The Saudi government announced on Saturday that the Grand Mufti Abdulaziz al Ashiekh will not be delivering his Hajj sermon for the first time in 35 years.
According to a Saudi news report, the top cleric would not address the pilgrims at Arafat for “health reasons” on Sunday.
On September 6, the Mufti had said Iranians are “not Muslims”, following Iran’s supreme leader fresh tirade over the kingdom’s handling of the Hajj pilgrimage.
In his statement to a local newspaper, Abdulaziz al Ashiekh said that Iranians are children of Magi and their hostility towards Muslims is an old one. Especially with the people of Sunna.
The mufti was referring to pre-Islamic beliefs in Iran and to the Sunnis who make up the main branch of Islam.

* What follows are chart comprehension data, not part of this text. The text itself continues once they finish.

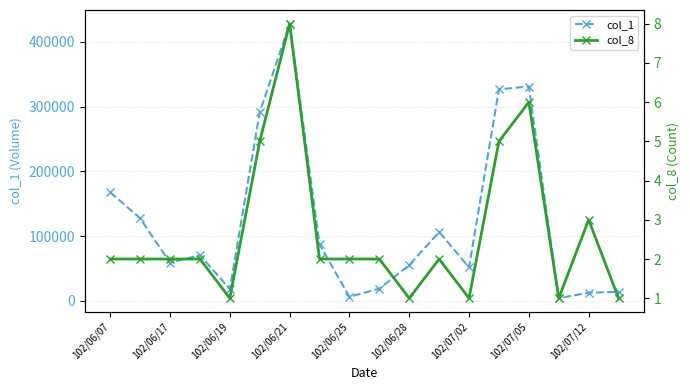

At which label is col_1 closest to 216190?

102/06/07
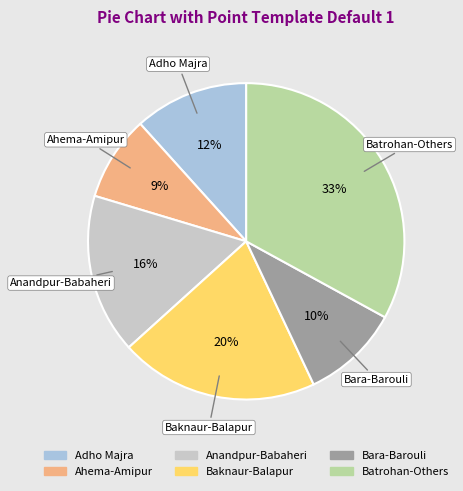

To the nearest percent, what is the average slice percentage?

17%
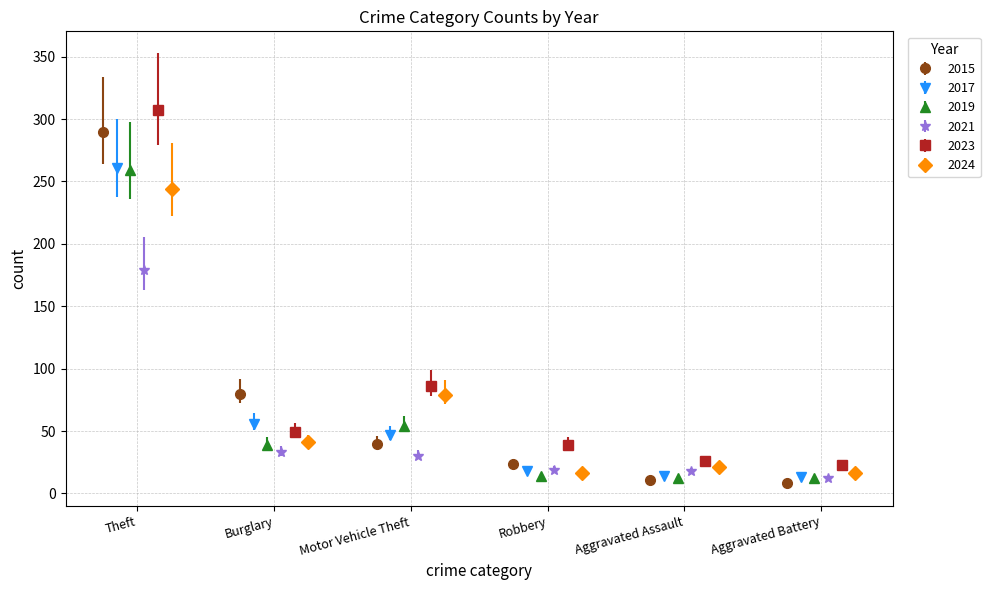

List the series in order of their peak value, highest first.

2023, 2015, 2017, 2019, 2024, 2021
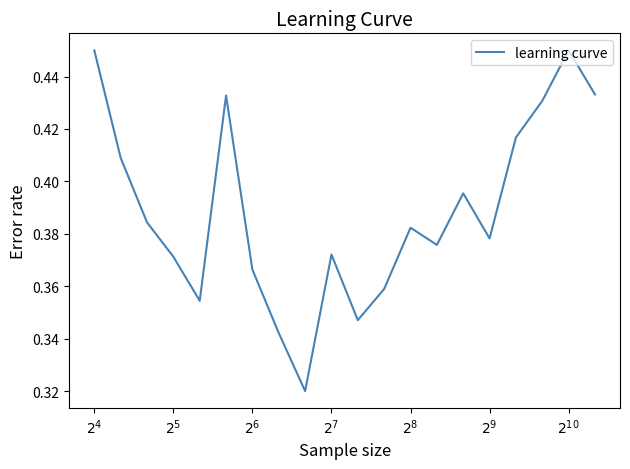

What is the difference between the maximum and minimum values?

0.1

For the first time in almost three decades, Iranians will not participate in this year’s pilgrimage to Makkah after talks on logistics and security fell apart.
On September 5, Iran’s Ayatollah Ali Khamenei said that the Muslim world should challenge Saudi management of Islam’s two holiest sites in Makkah and Madina.
The verbal sparring followed months of tension between Sunni-dominated Saudi Arabia and its Shia regional rival Iran.
Khamenei had said that the Saudis did not prosecute those at fault for the stampede, accused them of showing no remorse, adding that Riyadh had “refused to allow an international Islamic fact-finding committee”.
After reviewing security forces assigned to protect the Hajj, Saudi Crown Prince Mohammed bin Nayef had said that the kingdom had “spared no effort to provide state-of-the-art services for the safety, comfort and security of all pilgrims”.